Source records
[Start of Attachment]

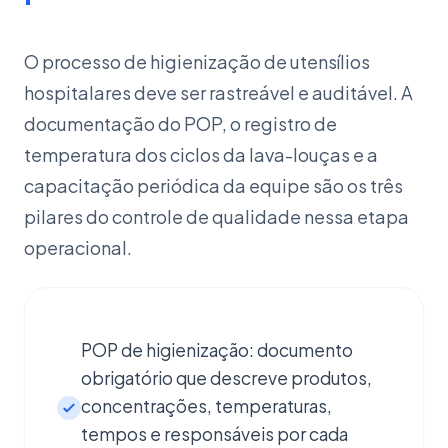
O processo de higienização de utensílios
hospitalares deve ser rastreável e auditável. A
documentação do POP, o registro de
temperatura dos ciclos da lava-louças e a
capacitação periódica da equipe são os três
pilares do controle de qualidade nessa etapa
operacional.
POP de higienização: documento
obrigatório que descreve produtos,
concentrações, temperaturas,
tempos e responsáveis por cada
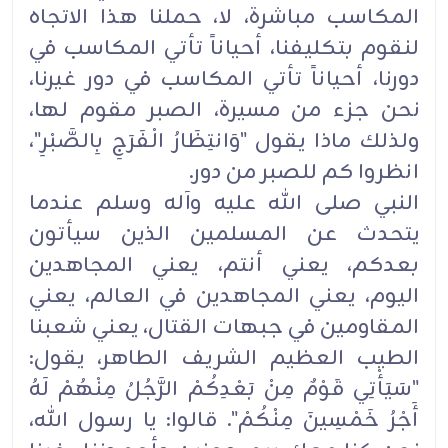
المكاسب مباشرة، لا، حملنا هذا الاتجاه
لنقوم بتكليفنا، أحياناً تأتي المكاسب في
دورنا، أحياناً تأتي المكاسب في دور غيرنا،
نحن جزء من مسيرة، الصبر مقوم لها،
ولذلك ماذا يقول "وَانتِظَارُ الْفَرَجِ بِالصَّبْرِ"،
انظروا كم للصبر من دور.
النبي صلى الله عليه وآله وسلم عندما
يتحدث عن المسلمين الذين سيأتون
بعدكم، يعني أنتم، يعني المجاهدين
اليوم، يعني المجاهدين في العالم، يعني
المقاومين في جبهات القتال، يعني شعبنا
الطيب العظيم الشريف الطاهر، يقول:
"سَيَأْتِي قَوْمٌ مِنْ بَعْدِكُمْ الرَّجُلُ مِنْهُمْ لَهُ
أَجْرُ خَمْسِينَ مِنْكُمْ". قالوا: يا رسول الله،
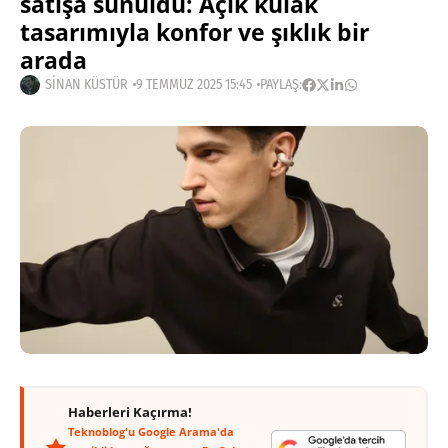
satışa sunuldu: Açık kulak
tasarımıyla konfor ve şıklık bir
arada
SINAN KÜSTÜR
9 TEMMUZ 2025 15:45
PAYLAŞ:
Haberleri Kaçırma!
Teknoblog'u Google Arama'da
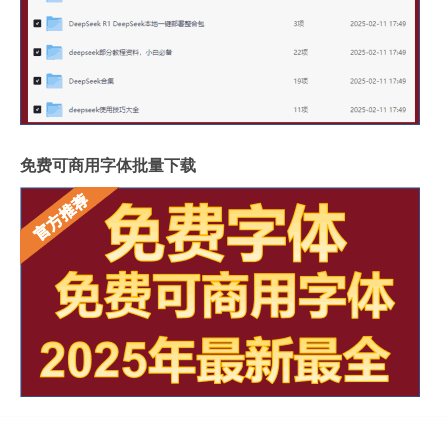
免费可商用字体批量下载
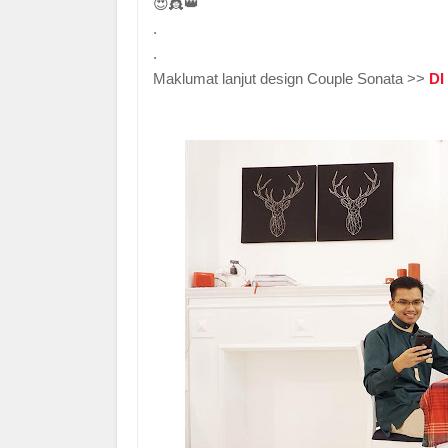
😍👸👑
.
.
Maklumat lanjut design Couple Sonata >>
DI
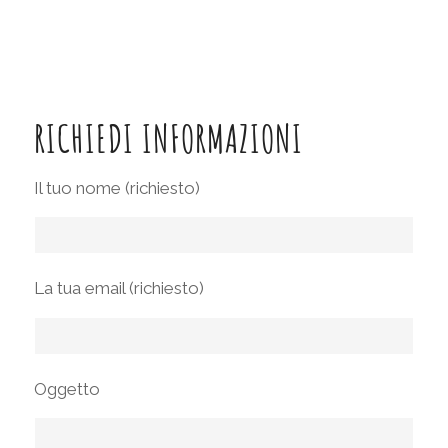
RICHIEDI INFORMAZIONI
Il tuo nome (richiesto)
La tua email (richiesto)
Oggetto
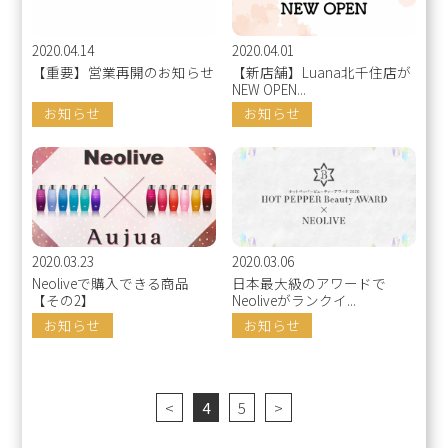
2020.04.14
2020.04.01
【重要】営業再開のお知らせ
【新店舗】Luana北千住店が
NEW OPEN...
お知らせ
お知らせ
2020.03.23
2020.03.06
Neoliveで購入できる商品
日本最大級のアワードで
【その2】
Neoliveがランクイ...
お知らせ
お知らせ
<
4
5
>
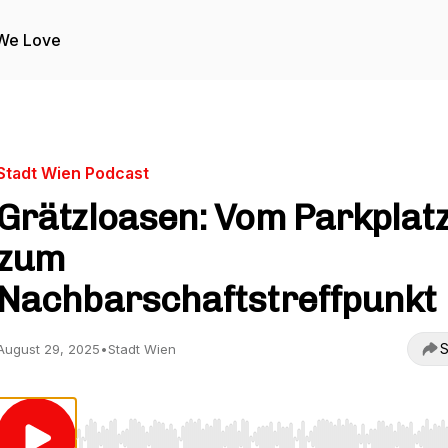
We Love
Stadt Wien Podcast
Grätzloasen: Vom Parkplat
zum
Nachbarschaftstreffpunkt
S
August 29, 2025
•
Stadt Wien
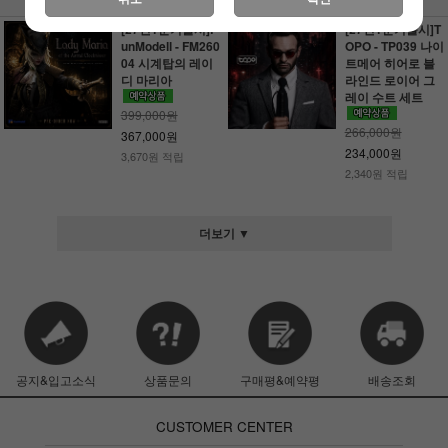
1,320원 적립
1,320원 적립
[27년1분기출시]F
[27년1분기출시]T
unModell - FM260
OPO - TP039 나이
04 시계탑의 레이
트메어 히어로 블
디 마리아
라인드 로이어 그
레이 수트 세트
399,000원
266,000원
367,000원
234,000원
3,670원 적립
2,340원 적립
더보기 ▼
공지&입고소식
상품문의
구매평&예약평
배송조회
CUSTOMER CENTER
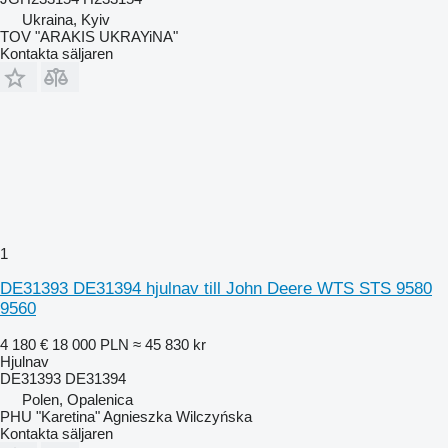
Ukraina, Kyiv
TOV "ARAKIS UKRAYiNA"
Kontakta säljaren
1
DE31393 DE31394 hjulnav till John Deere WTS STS 9580
9560
4 180 €
18 000 PLN
≈ 45 830 kr
Hjulnav
DE31393 DE31394
Polen, Opalenica
PHU "Karetina" Agnieszka Wilczyńska
Kontakta säljaren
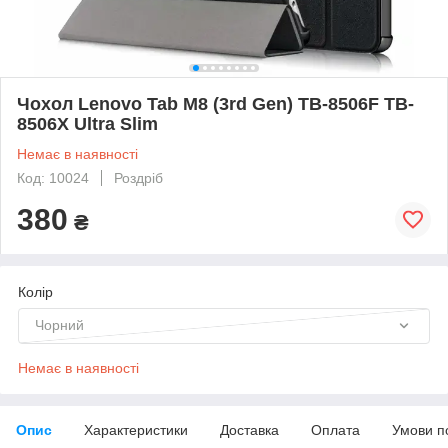
Чохол Lenovo Tab M8 (3rd Gen) TB-8506F TB-
8506X Ultra Slim
Немає в наявності
Код: 10024
Роздріб
380
₴
Колір
Чорний
Немає в наявності
Опис
Характеристики
Доставка
Оплата
Умови п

[End of Attachment]

- [TO-DO ITEM]:
Copy out the records exactly. Do not include the pictures.

- [SOLUTION]:
O processo de higienização de utensílios
hospitalares deve ser rastreável e auditável. A
documentação do POP, o registro de
temperatura dos ciclos da lava-louças e a
capacitação periódica da equipe são os três
pilares do controle de qualidade nessa etapa
operacional.
POP de higienização: documento
obrigatório que descreve produtos,
concentrações, temperaturas,
tempos e responsáveis por cada
المكاسب مباشرة، لا، حملنا هذا الاتجاه
لنقوم بتكليفنا، أحياناً تأتي المكاسب في
دورنا، أحياناً تأتي المكاسب في دور غيرنا،
نحن جزء من مسيرة، الصبر مقوم لها،
ولذلك ماذا يقول "وَانتِظَارُ الْفَرَجِ بِالصَّبْرِ"،
انظروا كم للصبر من دور.
النبي صلى الله عليه وآله وسلم عندما
يتحدث عن المسلمين الذين سيأتون
بعدكم، يعني أنتم، يعني المجاهدين
اليوم، يعني المجاهدين في العالم، يعني
المقاومين في جبهات القتال، يعني شعبنا
الطيب العظيم الشريف الطاهر، يقول:
"سَيَأْتِي قَوْمٌ مِنْ بَعْدِكُمْ الرَّجُلُ مِنْهُمْ لَهُ
أَجْرُ خَمْسِينَ مِنْكُمْ". قالوا: يا رسول الله،
satışa sunuldu: Açık kulak
tasarımıyla konfor ve şıklık bir
arada
SINAN KÜSTÜR
9 TEMMUZ 2025 15:45
PAYLAŞ:
Haberleri Kaçırma!
Teknoblog'u Google Arama'da
免费可商用字体批量下载
😍👸👑
.
.
Maklumat lanjut design Couple Sonata >>
DI
RICHIEDI INFORMAZIONI
Il tuo nome (richiesto)
La tua email (richiesto)
Oggetto
2020.04.14
2020.04.01
【重要】営業再開のお知らせ
【新店舗】Luana北千住店が
NEW OPEN...
お知らせ
お知らせ
2020.03.23
2020.03.06
Neoliveで購入できる商品
日本最大級のアワードで
【その2】
Neoliveがランクイ...
お知らせ
お知らせ
<
4
5
>
We Love
Stadt Wien Podcast
Grätzloasen: Vom Parkplat
zum
Nachbarschaftstreffpunkt
S
August 29, 2025
•
Stadt Wien
1,320원 적립
1,320원 적립
[27년1분기출시]F
[27년1분기출시]T
unModell - FM260
OPO - TP039 나이
04 시계탑의 레이
트메어 히어로 블
디 마리아
라인드 로이어 그
레이 수트 세트
399,000원
266,000원
367,000원
234,000원
3,670원 적립
2,340원 적립
더보기 ▼
공지&입고소식
상품문의
구매평&예약평
배송조회
CUSTOMER CENTER
Ukraina, Kyiv
TOV "ARAKIS UKRAYiNA"
Kontakta säljaren
1
DE31393 DE31394 hjulnav till John Deere WTS STS 9580
9560
4 180 €
18 000 PLN
≈ 45 830 kr
Hjulnav
DE31393 DE31394
Polen, Opalenica
PHU "Karetina" Agnieszka Wilczyńska
Kontakta säljaren
Чохол Lenovo Tab M8 (3rd Gen) TB-8506F TB-
8506X Ultra Slim
Немає в наявності
Код: 10024
Роздріб
380
₴
Колір
Чорний
Немає в наявності
Опис
Характеристики
Доставка
Оплата
Умови п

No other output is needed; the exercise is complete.